To do: Below this sentence is a listing; return exactly its lines from the one with "X004654Y008853D03*" to the one with "X007016Y010428D03*", both kept, and nothing more.

Excerpted records:
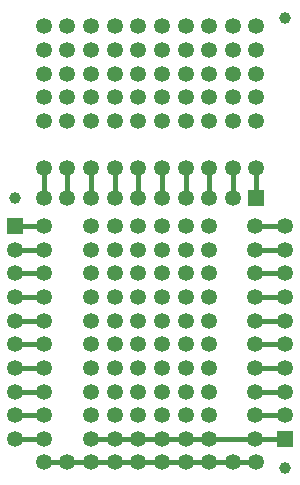
<source format=gtl>
G75*
G70*
%OFA0B0*%
%FSLAX24Y24*%
%IPPOS*%
%LPD*%
%AMOC8*
5,1,8,0,0,1.08239X$1,22.5*
%
%ADD10C,0.0394*%
%ADD11R,0.0530X0.0530*%
%ADD12C,0.0530*%
%ADD13C,0.0160*%
D10*
X002123Y011385D03*
X011123Y017385D03*
X011123Y002385D03*
D11*
X011123Y003341D03*
X010166Y011385D03*
X002123Y010428D03*
D12*
X002123Y003341D03*
X002123Y004129D03*
X002123Y004916D03*
X002123Y005704D03*
X002123Y006491D03*
X002123Y007278D03*
X002123Y008066D03*
X002123Y008853D03*
X002123Y009641D03*
X003079Y009641D03*
X003079Y010428D03*
X003079Y011385D03*
X003079Y012369D03*
X003867Y012369D03*
X003867Y011385D03*
X004654Y011385D03*
X004654Y010428D03*
X004654Y009641D03*
X004654Y008853D03*
X004654Y008066D03*
X004654Y007278D03*
X004654Y006491D03*
X004654Y005704D03*
X004654Y004916D03*
X004654Y004129D03*
X004654Y003341D03*
X004654Y002554D03*
X003867Y002554D03*
X003079Y002554D03*
X003079Y003341D03*
X003079Y004129D03*
X003079Y004916D03*
X003079Y005704D03*
X003079Y006491D03*
X003079Y007278D03*
X003079Y008066D03*
X003079Y008853D03*
X004654Y012369D03*
X005442Y012369D03*
X005442Y011385D03*
X005442Y010428D03*
X005442Y009641D03*
X005442Y008853D03*
X005442Y008066D03*
X005442Y007278D03*
X005442Y006491D03*
X005442Y005704D03*
X005442Y004916D03*
X005442Y004129D03*
X005442Y003341D03*
X005442Y002554D03*
X006229Y002554D03*
X006229Y003341D03*
X006229Y004129D03*
X006229Y004916D03*
X006229Y005704D03*
X006229Y006491D03*
X006229Y007278D03*
X006229Y008066D03*
X006229Y008853D03*
X006229Y009641D03*
X006229Y010428D03*
X006229Y011385D03*
X006229Y012369D03*
X007016Y012369D03*
X007016Y011385D03*
X007016Y010428D03*
X007016Y009641D03*
X007016Y008853D03*
X007016Y008066D03*
X007016Y007278D03*
X007016Y006491D03*
X007016Y005704D03*
X007016Y004916D03*
X007016Y004129D03*
X007016Y003341D03*
X007016Y002554D03*
X007804Y002554D03*
X007804Y003341D03*
X007804Y004129D03*
X007804Y004916D03*
X007804Y005704D03*
X007804Y006491D03*
X007804Y007278D03*
X007804Y008066D03*
X007804Y008853D03*
X007804Y009641D03*
X007804Y010428D03*
X007804Y011385D03*
X007804Y012369D03*
X008591Y012369D03*
X008591Y011385D03*
X008591Y010428D03*
X008591Y009641D03*
X008591Y008853D03*
X008591Y008066D03*
X008591Y007278D03*
X008591Y006491D03*
X008591Y005704D03*
X008591Y004916D03*
X008591Y004129D03*
X008591Y003341D03*
X008591Y002554D03*
X009379Y002554D03*
X010123Y003341D03*
X010123Y004129D03*
X010123Y004916D03*
X010123Y005704D03*
X010123Y006491D03*
X010123Y007278D03*
X010123Y008066D03*
X010123Y008853D03*
X010123Y009641D03*
X010123Y010428D03*
X009379Y011385D03*
X009379Y012369D03*
X010166Y012369D03*
X010166Y013944D03*
X010166Y014731D03*
X010166Y015519D03*
X010166Y016306D03*
X010166Y017093D03*
X009379Y017093D03*
X009379Y016306D03*
X009379Y015519D03*
X009379Y014731D03*
X009379Y013944D03*
X008591Y013944D03*
X008591Y014731D03*
X008591Y015519D03*
X008591Y016306D03*
X008591Y017093D03*
X007804Y017093D03*
X007804Y016306D03*
X007804Y015519D03*
X007804Y014731D03*
X007804Y013944D03*
X007016Y013944D03*
X007016Y014731D03*
X007016Y015519D03*
X007016Y016306D03*
X007016Y017093D03*
X006229Y017093D03*
X006229Y016306D03*
X006229Y015519D03*
X006229Y014731D03*
X006229Y013944D03*
X005442Y013944D03*
X005442Y014731D03*
X005442Y015519D03*
X005442Y016306D03*
X005442Y017093D03*
X004654Y017093D03*
X004654Y016306D03*
X004654Y015519D03*
X004654Y014731D03*
X004654Y013944D03*
X003867Y013944D03*
X003867Y014731D03*
X003867Y015519D03*
X003867Y016306D03*
X003867Y017093D03*
X003079Y017093D03*
X003079Y016306D03*
X003079Y015519D03*
X003079Y014731D03*
X003079Y013944D03*
X010166Y002554D03*
X011123Y004129D03*
X011123Y004916D03*
X011123Y005704D03*
X011123Y006491D03*
X011123Y007278D03*
X011123Y008066D03*
X011123Y008853D03*
X011123Y009641D03*
X011123Y010428D03*
D13*
X010123Y010428D01*
X010123Y009641D02*
X011123Y009641D01*
X011123Y008853D02*
X010123Y008853D01*
X010123Y008066D02*
X011123Y008066D01*
X011123Y007278D02*
X010123Y007278D01*
X010123Y006491D02*
X011123Y006491D01*
X011123Y005704D02*
X010123Y005704D01*
X010123Y004916D02*
X011123Y004916D01*
X011123Y004129D02*
X010123Y004129D01*
X011123Y003341D02*
X004654Y003341D01*
X004654Y002554D02*
X003867Y002554D01*
X003079Y002554D01*
X003079Y003341D02*
X002123Y003341D01*
X002123Y004129D02*
X003079Y004129D01*
X003079Y004916D02*
X002123Y004916D01*
X002123Y005704D02*
X003079Y005704D01*
X003079Y006491D02*
X002123Y006491D01*
X002123Y007278D02*
X003079Y007278D01*
X003079Y008066D02*
X002123Y008066D01*
X002123Y008853D02*
X003079Y008853D01*
X003079Y009641D02*
X002123Y009641D01*
X002123Y010428D02*
X003079Y010428D01*
X003079Y011385D02*
X003079Y012369D01*
X003867Y012369D02*
X003867Y011385D01*
X004654Y011385D02*
X004654Y012369D01*
X005442Y012369D02*
X005442Y011385D01*
X006229Y011385D02*
X006229Y012369D01*
X007016Y012369D02*
X007016Y011385D01*
X007804Y011385D02*
X007804Y012369D01*
X008591Y012369D02*
X008591Y011385D01*
X009379Y011385D02*
X009379Y012369D01*
X010166Y012369D02*
X010166Y011385D01*
X010166Y002554D02*
X009379Y002554D01*
X008591Y002554D01*
X007804Y002554D01*
X007016Y002554D01*
X006229Y002554D01*
X005442Y002554D01*
X004654Y002554D01*
M02*

</source>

Output:
X004654Y008853D03*
X004654Y008066D03*
X004654Y007278D03*
X004654Y006491D03*
X004654Y005704D03*
X004654Y004916D03*
X004654Y004129D03*
X004654Y003341D03*
X004654Y002554D03*
X003867Y002554D03*
X003079Y002554D03*
X003079Y003341D03*
X003079Y004129D03*
X003079Y004916D03*
X003079Y005704D03*
X003079Y006491D03*
X003079Y007278D03*
X003079Y008066D03*
X003079Y008853D03*
X004654Y012369D03*
X005442Y012369D03*
X005442Y011385D03*
X005442Y010428D03*
X005442Y009641D03*
X005442Y008853D03*
X005442Y008066D03*
X005442Y007278D03*
X005442Y006491D03*
X005442Y005704D03*
X005442Y004916D03*
X005442Y004129D03*
X005442Y003341D03*
X005442Y002554D03*
X006229Y002554D03*
X006229Y003341D03*
X006229Y004129D03*
X006229Y004916D03*
X006229Y005704D03*
X006229Y006491D03*
X006229Y007278D03*
X006229Y008066D03*
X006229Y008853D03*
X006229Y009641D03*
X006229Y010428D03*
X006229Y011385D03*
X006229Y012369D03*
X007016Y012369D03*
X007016Y011385D03*
X007016Y010428D03*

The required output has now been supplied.